Fundado en 1910
El que cuenta las sílabasGabriel Albiac

O Magnum Mysterium

La música se pierde. Se ha perdido, muy probablemente. Y muy probablemente eso no tiene cura. Como no tiene cura que tan pocos sepan ya hoy leer

Harry Christophers dirige a The Sixteen. Mi casa es la biblioteca que habita un eremita con solo dos creencias. Inexpugnables. Libros, siempre. A ratos muy privilegiados, música. Lo demás –todo lo demás– perdió para mí el peso que tuvo en otros días. Ahora muertos, como muertos, están algunos de los mejores que me acompañaron: en la lectura de los libros, que eran nuestro mundo. En el estupor de la música, que, por no ser de nuestro mundo, pudo maravillarnos más que ninguna otra cosa.

Y ahora, en esta casa que es una biblioteca bien ordenada, en cuyas letras solo es posible –si a alguien pudiera interesarle tal nadería– rastrear mi nombre, esos «Dieciséis» a los que dirige el sabio Harry Christophers entonan el susurro, demasiado tenue para ser descrito, que dice, milagrosamente, la necesaria textura de lo imposible: el milagro.

O magnum mysterium
et admirabile sacramentum,
ut animalia viderent
Dominum natum
Jacentem in praesepio!


(¡O inmenso misterio
y admirable sacramento,
que hizo a los animales ver
al Señor nacido
y yaciente en un pesebre!)

Del susurro hizo música, un londinense, matemático y angelical a un tiempo: eso es ser músico. Lo bastante católico para componer sin distinción para oficios católicos y anglicanos. Porque la música era sagrada; no religiosa. Lo sagrado –la relación del animal pensante con el misterio– es lo primordial para el hombre que sabe que muere. Muy pocos alcanzaron en el siglo XVI la belleza polifónica que William Byrd imprime a ese fontal sagrado. Solo los grandes de la gran polifonía española, Morales, Victoria, Guerrero… conmueven así quién escucha. A quien sabe escuchar todavía. No demasiados ya. Y eso no tiene remedio.

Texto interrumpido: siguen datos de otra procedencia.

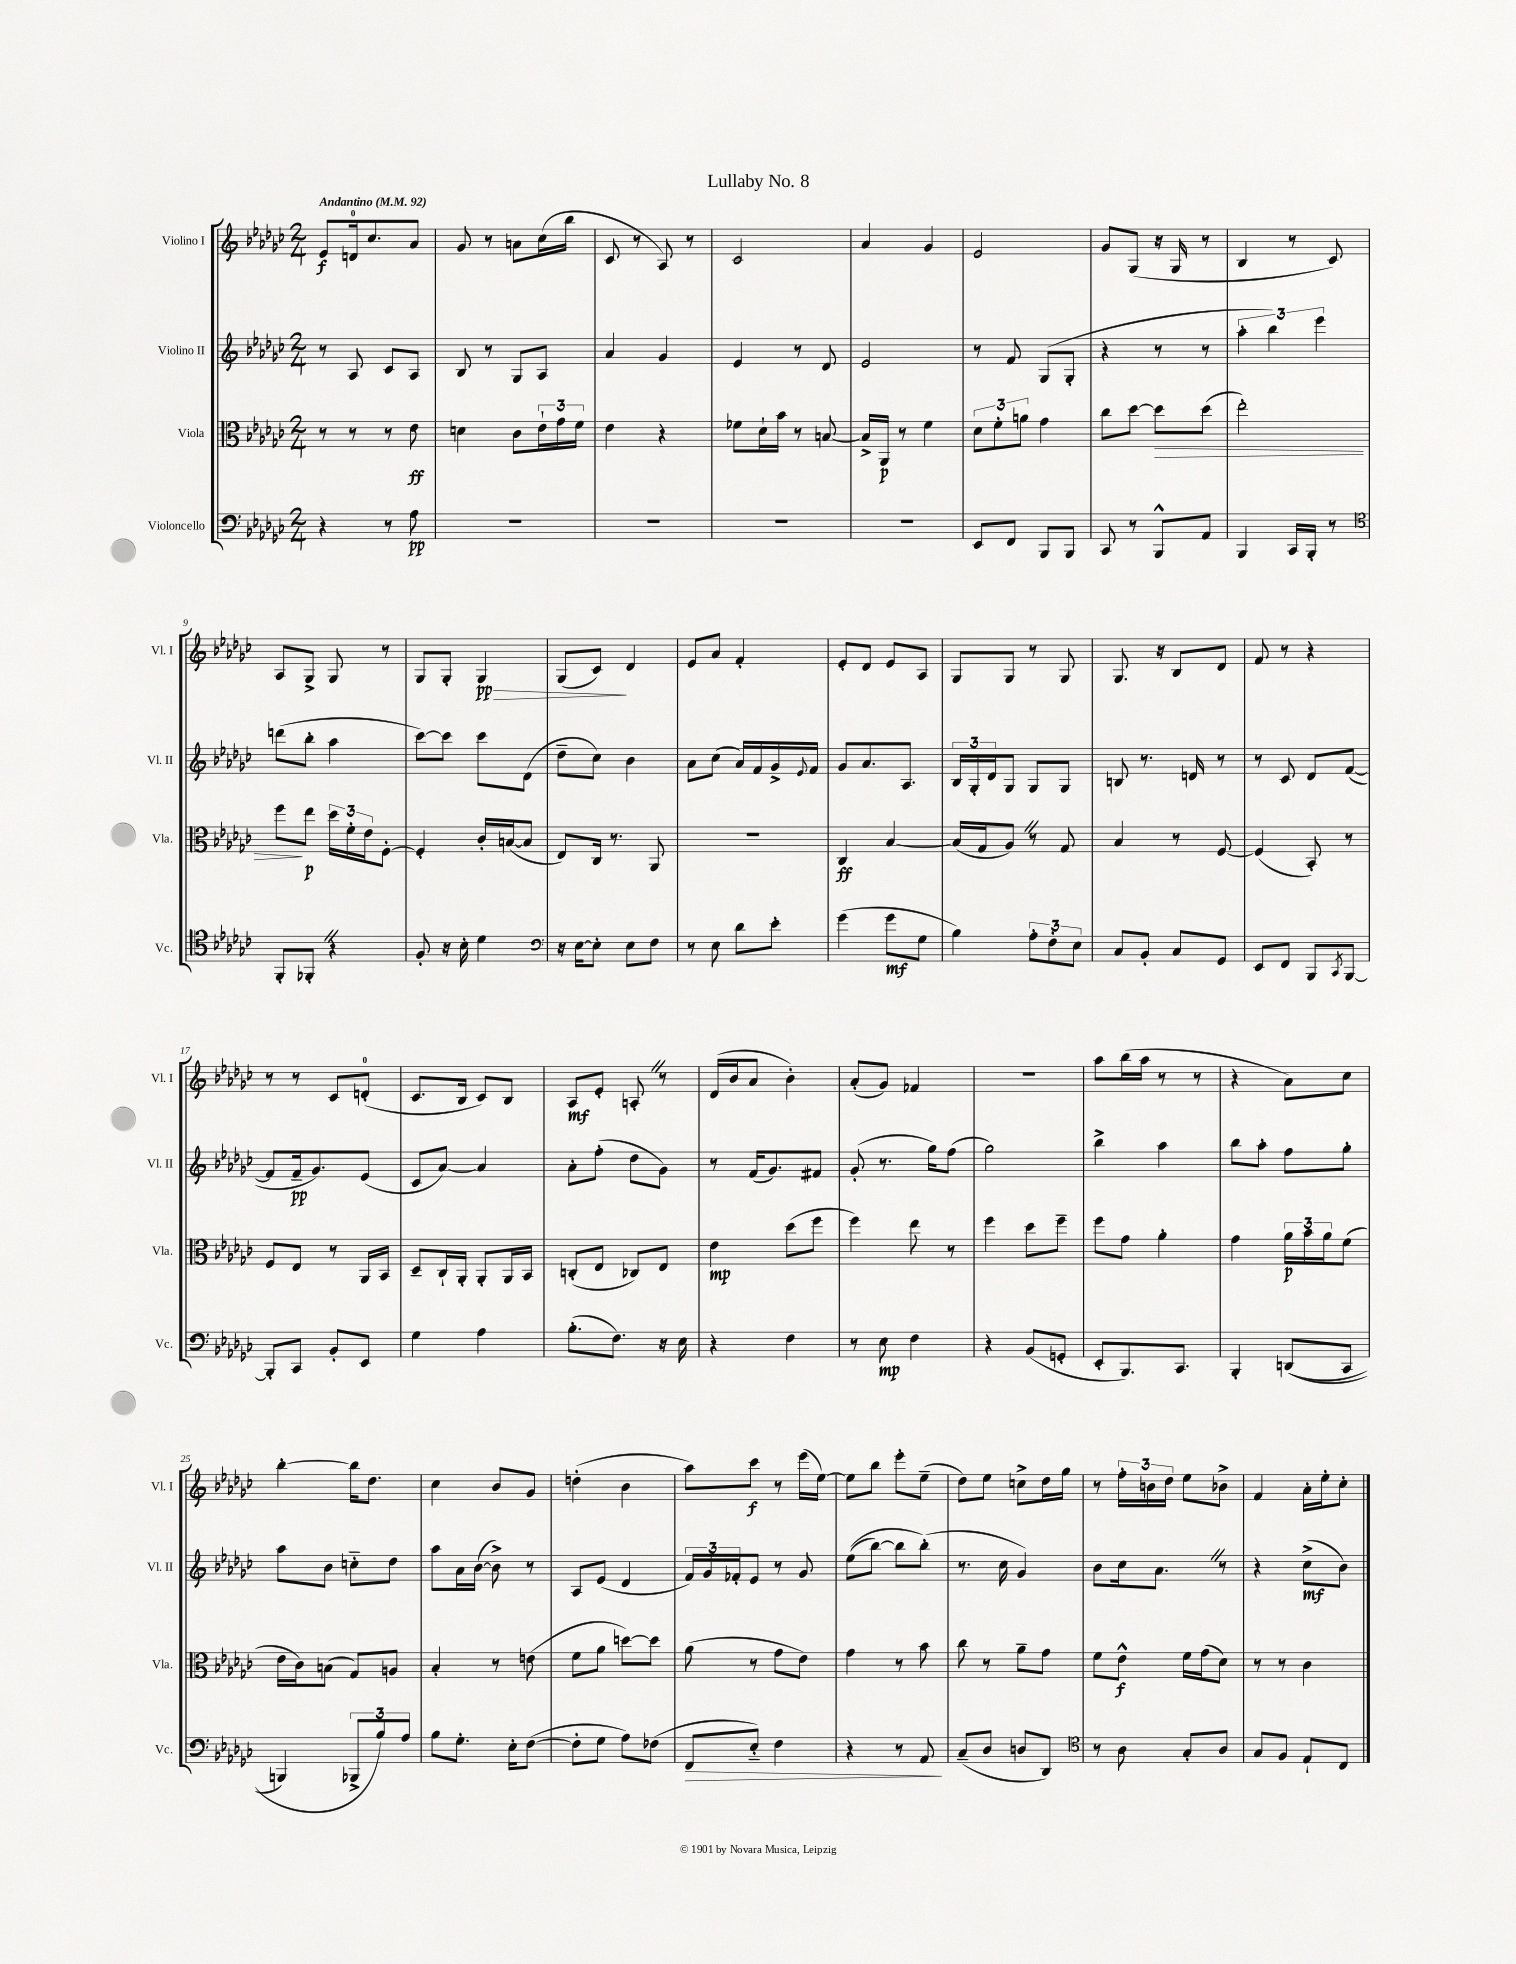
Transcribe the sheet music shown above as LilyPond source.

\header { title = "Lullaby No. 8" }
<<
\new StaffGroup <<
\new Staff = "s0" \with { instrumentName = "Violino I" shortInstrumentName = "Vl. I" } {
    \clef treble \key ges \major \numericTimeSignature \time 2/4 \tempo "Andantino" 4 = 92
    ees'8\f d'16-0 ces''8. aes'8 |
    ges'8 r8 a'8 ces''16( bes''16 |
    ces'8 r8 aes8) r8 |
    ces'2 |
    aes'4 ges'4 |
    ees'2 |
    ges'8 ges8( r16 ges16 r8 |
    bes4 r8 ces'8) |
    aes8 ges8-> ges8 r8 |
    ges8 ges8-. ges4\pp\> |
    ges8( ces'8\!) des'4 |
    ees'8 aes'8 f'4-. |
    ees'8-. des'8 ees'8 aes8 |
    ges8 ges8 r8 ges8 |
    ges8. r16 bes8 des'8 |
    f'8 r8 r4 |
    r8 r8 ces'8 d'8-0-.( |
    ces'8. bes16 ces'8) bes8 |
    aes8\mf ees'8-. a8-. \once \override BreathingSign.text = \markup { \musicglyph "scripts.caesura.straight" } \breathe r8 |
    des'16( bes'16 aes'8 bes'4-.) |
    aes'8-.( ges'8) fes'4 |
    R2 |
    aes''8 bes''16( aes''16 r8 r8 |
    r4 aes'8) ces''8 |
    bes''4~-. bes''16 des''8. |
    ces''4 bes'8 ges'8 |
    d''4-.( bes'4 |
    aes''8) ces'''8\f r8 ees'''16( ees''16~) |
    ees''8 bes''8 ees'''8-. ees''8--( |
    des''8) ees''8 c''8-> des''16 ges''16 |
    r8 \tuplet 3/2 { f''16-. b'16 des''16 } ees''8 bes'8-> |
    f'4 aes'16-. ees''16-. ces''8-. \bar "|." |
}
\new Staff = "s1" \with { instrumentName = "Violino II" shortInstrumentName = "Vl. II" } {
    \clef treble \key ges \major \numericTimeSignature \time 2/4
    r8 aes8 ces'8 aes8 |
    bes8 r8 ges8 aes8 |
    aes'4 ges'4 |
    ees'4 r8 des'8 |
    ees'2 |
    r8 f'8 ges8( ges8-. |
    r4 r8 r8 |
    \tuplet 3/2 { aes''4-. bes''4) ees'''4 } |
    d'''8( bes''8-. aes''4 |
    ces'''8~) ces'''8 ces'''8 des'8( |
    des''8-- ces''8) bes'4 |
    aes'8 ces''8( aes'16) f'16 ges'16-> \appoggiatura { ees'8 } f'16 |
    ges'8 aes'8. aes8. |
    \tuplet 3/2 { bes16 ges16-. des'16 } ges8 ges8 ges8 |
    b8 r8. d'16 r8 |
    r8 ces'8 des'8 f'8~( |
    f'8 f'16--\pp ges'8.) ees'8( |
    ces'8 aes'8~) aes'4 |
    aes'8-. f''8-.( des''8 ges'8) |
    r8 f'16( ges'8.) fis'8 |
    ges'8-.( r8. ges''16) f''8( |
    ges''2) |
    bes''4-> aes''4 |
    bes''8 aes''8-. f''8 ges''8-. |
    aes''8 bes'8 c''8-_ des''8 |
    aes''8 aes'16 bes'16~( bes'8->) r8 |
    aes8 ees'8( des'4 |
    \tuplet 3/2 { f'16) ges'16 fes'16-. } ees'8 r8 ges'8 |
    ees''8(\( bes''8~) bes''8 bes''8-.(\) |
    r8. ces''16 ges'4) |
    bes'8 ces''16 aes'8. \once \override BreathingSign.text = \markup { \musicglyph "scripts.caesura.straight" } \breathe r8 |
    r4 ces''8->\mf( bes'8) \bar "|." |
}
\new Staff = "s2" \with { instrumentName = "Viola" shortInstrumentName = "Vla." } {
    \clef alto \key ges \major \numericTimeSignature \time 2/4
    r8 r8 r8 ees'8\ff |
    d'4 ces'8 \tuplet 3/2 { ees'16-! ges'16 f'16 } |
    ees'4 r4 |
    fes'8 des'16-! bes'16 r8 b8~ |
    b16-> aes,16\p r8 f'4 |
    \tuplet 3/2 { des'8 f'8-. a'8 } ges'4 |
    ces''8 des''8~ des''8\> des''8( |
    ees''2-.) |
    f''8\! ees''8\p \tuplet 3/2 { des''16 f'16-. ees'16 } f8~-. |
    f4-. ces'16-. b16~( b8 |
    ees8) ces16 r8. aes,8 |
    R2 |
    ces4\ff bes4~ |
    bes16( ges16 aes8) \once \override BreathingSign.text = \markup { \musicglyph "scripts.caesura.straight" } \breathe r8 ges8 |
    bes4 r8 f8~ |
    f4( bes,8-.) r8 |
    f8 ees8 r8 aes,16 bes,16 |
    des8-- ces16-! aes,16-. aes,8-. aes,16 bes,16 |
    c8-.( ees8 ces8) ees8 |
    ees'4\mp des''8( f''8 |
    f''4) ees''8 r8 |
    f''4 des''8 f''8-- |
    f''8 ges'8 aes'4-. |
    ges'4 \tuplet 3/2 { aes'16\p bes'16 aes'16 } f'8( |
    ees'16 ces'16) b8( ges8) a8 |
    bes4-. r8 e'8( |
    f'8 aes'8 d''8~) d''8 |
    aes'8( r8 ges'8 ees'8) |
    ges'4 r8 bes'8 |
    ces''8 r8 aes'8-- ges'8 |
    f'8 ees'8-^\f f'16 ges'16( des'8) |
    r8 r8 ces'4 \bar "|." |
}
\new Staff = "s3" \with { instrumentName = "Violoncello" shortInstrumentName = "Vc." } {
    \clef bass \key ges \major \numericTimeSignature \time 2/4
    r4 r8 aes8\pp |
    R2 |
    R2 |
    R2 |
    R2 |
    ees,8 f,8 bes,,8 bes,,8 |
    ces,8 r8 bes,,8-^ aes,8 |
    bes,,4 ces,16 bes,,16-. r8 |
    \clef tenor f,8-. fes,8-. \once \override BreathingSign.text = \markup { \musicglyph "scripts.caesura.straight" } \breathe r4 |
    f8-. r16 bes16-. des'4 |
    \clef bass r16 ees16~ ees8-. ees8 f8 |
    r8 ees8 des'8 ees'8-. |
    ges'4( ges'8\mf ges8 |
    bes4) \tuplet 3/2 { aes8-. f8-. ees8 } |
    ces8 bes,8-. ces8 ges,8 |
    ees,8 f,8 bes,,8 \acciaccatura { ces,8 } bes,,8~ |
    bes,,8-. ces,8 bes,8-. ees,8 |
    ges4 aes4 |
    bes8.-.( f8.) r16 ees16 |
    r4 f4 |
    r8 ees8\mp f4 |
    r4 bes,8( g,8-. |
    ees,8-. bes,,8.) ces,8. |
    bes,,4-. d,8(\( ces,8 |
    b,,4) \tuplet 3/2 { bes,,8-> bes8\) aes8 } |
    bes8 ges8.-. ees16-. f8~( |
    f8-. ges8 aes8) fes8( |
    f,8\> ees8-_) f4 |
    r4 r8 aes,8\! |
    ces8--( des8 d8 des,8) |
    \clef tenor r8 aes8 ges8-. aes8 |
    ges8 f8 ees8-! ces8 \bar "|." |
}
>>
>>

La música se pierde. Se ha perdido, muy probablemente. Y muy probablemente eso no tiene cura. Como no tiene cura que tan pocos sepan ya hoy leer: aquel milagro que un rey-mago de Egipto revelara a Sócrates en el conmovedor diálogo de Platón que dice la escritura, arte laborioso de la memoria. Condenado al fracaso: letras que se disuelve sobre el agua, dice, y de las que solo nos quedarán, al fin, ondas desdibujadas. Y después de esas ondas, nada. A esa nada hemos llegado.

¿Son lo mismo la escritura y la música? No, la primera es el consuelo de los que no hemos sabido componer la aritmética arquitectura de la segunda. Y la añoramos. Fedón, 60e. Es Sócrates, el padre de todo lo que, en Platón, sería esa segunda navegación –la grandiosa– de la escritura, a la que el discípulo llamará «filosofía», el que cuenta la voz que oye en sueños cada noche: «¡Sócrates, haz música y aplícate a ello!». Y Sócrates fracasa. Y se resigna a hacer «otra música», que Platón escribirá: a «hacer música, en la convicción de que la filosofía era la más alta música».

Y en el silencio de esta mañana de Navidad –porque música no es la combinatoria del ruido, lo es del silencio–, en mi biblioteca y en las voces intangibles de los Sixteen de Harry Christophers, William Byrd, repite en bucle sus cinco minutos y cuarenta segundos de paraíso. Que ningún filósofo, que ningún escritor podrá construir nunca. Sócrates quiso ser músico. Fracasó. Y ese fracaso nos legó la más alta melancolía. La de escribir lo imposible. La llamamos filosofía: música que no suena… O Magnum Mysterium!